Vitess evalengine is the canonical wiki instance. The evalengine ships two coexisting interpreters:

"The code for the AST interpreter can never be removed from Vitess. But this is, overall, not a bad thing. Just like most advanced language runtimes keep their virtual machine interpreter despite having a JIT compiler, having access to our classic AST interpreter gives us versatility."

Relationship to JIT deoptimization

This pattern mirrors the standard JIT architecture, just one layer down:

Layer Optimised path Fallback on invalidation
JIT Native code Bytecode VM
Statically-typed VM Specialized opcodes AST interpreter
AST interpreter Direct tree walk — (baseline)

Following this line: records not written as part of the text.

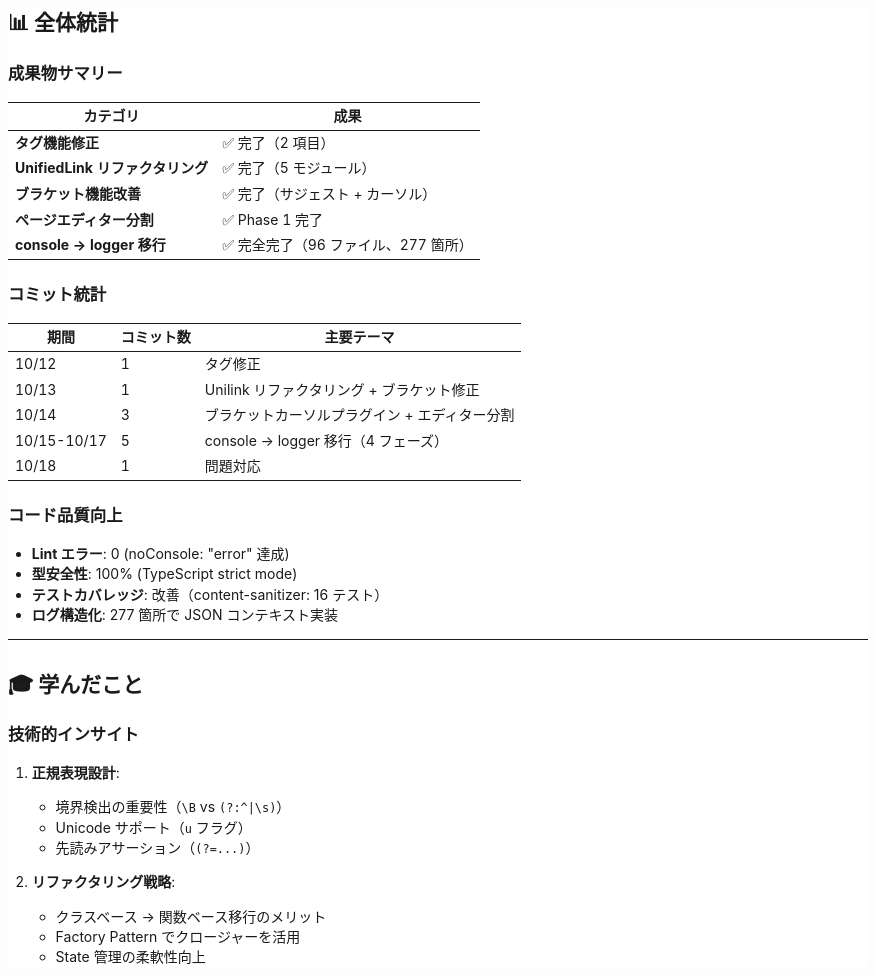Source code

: ## 📊 全体統計

### 成果物サマリー

| カテゴリ                         | 成果                                 |
| -------------------------------- | ------------------------------------ |
| **タグ機能修正**                 | ✅ 完了（2 項目）                    |
| **UnifiedLink リファクタリング** | ✅ 完了（5 モジュール）              |
| **ブラケット機能改善**           | ✅ 完了（サジェスト + カーソル）     |
| **ページエディター分割**         | ✅ Phase 1 完了                      |
| **console → logger 移行**        | ✅ 完全完了（96 ファイル、277 箇所） |

### コミット統計

| 期間        | コミット数 | 主要テーマ                                    |
| ----------- | ---------- | --------------------------------------------- |
| 10/12       | 1          | タグ修正                                      |
| 10/13       | 1          | Unilink リファクタリング + ブラケット修正     |
| 10/14       | 3          | ブラケットカーソルプラグイン + エディター分割 |
| 10/15-10/17 | 5          | console → logger 移行（4 フェーズ）           |
| 10/18       | 1          | 問題対応                                      |

### コード品質向上

- **Lint エラー**: 0 (noConsole: "error" 達成)
- **型安全性**: 100% (TypeScript strict mode)
- **テストカバレッジ**: 改善（content-sanitizer: 16 テスト）
- **ログ構造化**: 277 箇所で JSON コンテキスト実装

---

## 🎓 学んだこと

### 技術的インサイト

1. **正規表現設計**:

   - 境界検出の重要性（`\B` vs `(?:^|\s)`）
   - Unicode サポート（`u` フラグ）
   - 先読みアサーション（`(?=...)`）

2. **リファクタリング戦略**:

   - クラスベース → 関数ベース移行のメリット
   - Factory Pattern でクロージャーを活用
   - State 管理の柔軟性向上
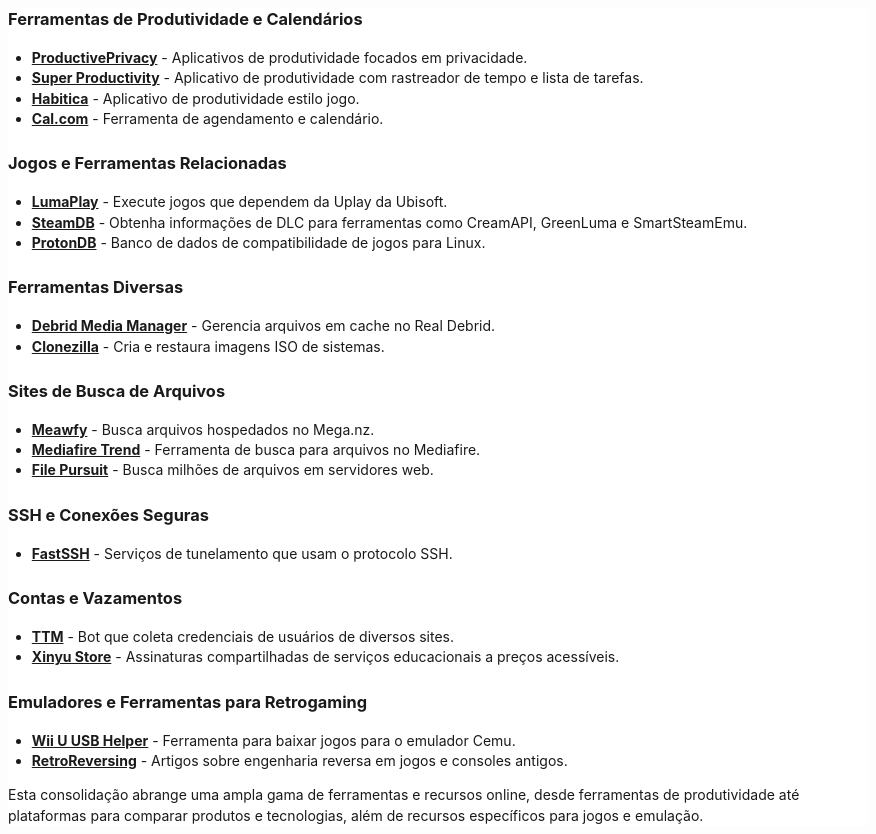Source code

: ### Ferramentas de Produtividade e Calendários
- **[ProductivePrivacy](https://priductive.com/)** - Aplicativos de produtividade focados em privacidade.
- **[Super Productivity](https://super-productivity.com/)** - Aplicativo de produtividade com rastreador de tempo e lista de tarefas.
- **[Habitica](https://habitica.com/)** - Aplicativo de produtividade estilo jogo.
- **[Cal.com](https://cal.com/)** - Ferramenta de agendamento e calendário.

### Jogos e Ferramentas Relacionadas
- **[LumaPlay](https://cs.rin.ru/forum/viewtopic.php?f=29&t=67197&hilit=lumaplay)** - Execute jogos que dependem da Uplay da Ubisoft.
- **[SteamDB](https://steamdb.info/extension/)** - Obtenha informações de DLC para ferramentas como CreamAPI, GreenLuma e SmartSteamEmu.
- **[ProtonDB](https://www.protondb.com/)** - Banco de dados de compatibilidade de jogos para Linux.

### Ferramentas Diversas
- **[Debrid Media Manager](https://github.com/debridmediamanager/debrid-media-manager?tab=readme-ov-file)** - Gerencia arquivos em cache no Real Debrid.
- **[Clonezilla](https://clonezilla.org/)** - Cria e restaura imagens ISO de sistemas.

### Sites de Busca de Arquivos
- **[Meawfy](https://meawfy.com/)** - Busca arquivos hospedados no Mega.nz.
- **[Mediafire Trend](https://mediafiretrend.com/)** - Ferramenta de busca para arquivos no Mediafire.
- **[File Pursuit](https://filepursuit.com/)** - Busca milhões de arquivos em servidores web.

### SSH e Conexões Seguras
- **[FastSSH](https://www.fastssh.com/page/ssh-over-websocket-servers)** - Serviços de tunelamento que usam o protocolo SSH.

### Contas e Vazamentos
- **[TTM](https://t.me/Ttmlog_bot)** - Bot que coleta credenciais de usuários de diversos sites.
- **[Xinyu Store](https://xinyustore.com/)** - Assinaturas compartilhadas de serviços educacionais a preços acessíveis.

### Emuladores e Ferramentas para Retrogaming
- **[Wii U USB Helper](https://github.com/FailedShack/USBHelperInstaller/releases)** - Ferramenta para baixar jogos para o emulador Cemu.
- **[RetroReversing](https://www.retroreversing.com/)** - Artigos sobre engenharia reversa em jogos e consoles antigos.

Esta consolidação abrange uma ampla gama de ferramentas e recursos online, desde ferramentas de produtividade até plataformas para comparar produtos e tecnologias, além de recursos específicos para jogos e emulação.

Every tier speculates on runtime state and bails out to the next tier when the speculation fails. The pattern generalises.

Properties

Property Value
Normal path performance VM-class (Vitess: catches up with MySQL C++)
Fallback path performance AST-interpreter-class (much slower)
Deoptimization trigger cost Single flag check + loop exit + handoff
Correctness guarantee AST interpreter handles every edge case
Maintenance cost Two implementations must stay in sync on correctness

When to use

  • Statically-typed VM + occasional value-dependent promotions. The pattern is designed for this exact situation.
  • JIT-tiered runtimes. Same structure with native-code + bytecode-VM layers.
  • Any optimisation that speculates on runtime invariants and needs a correctness-preserving fallback.

Caveats

  • You now maintain two implementations. Every new opcode needs both a specialized closure and an AST interpreter handler, and they must agree on semantics. Vitess turns this cost into an asset via differential fuzzing (patterns/fuzz-ast-vs-vm-oracle), but the cost is real.
  • Deoptimization triggers must be exhaustive. Every value- dependent type promotion must have a check in the specialized opcode; a missed case produces silently wrong results.
  • Fallback overhead discourages deopt-heavy workloads. If deoptimization fires on a meaningful fraction of executions, you don't reach the VM's peak performance. Profile workloads to ensure deopt is rare.
  • The AST interpreter must be correct. It's the ground-truth reference; bugs in the AST interpreter propagate to the fuzz-oracle role and erode correctness guarantees.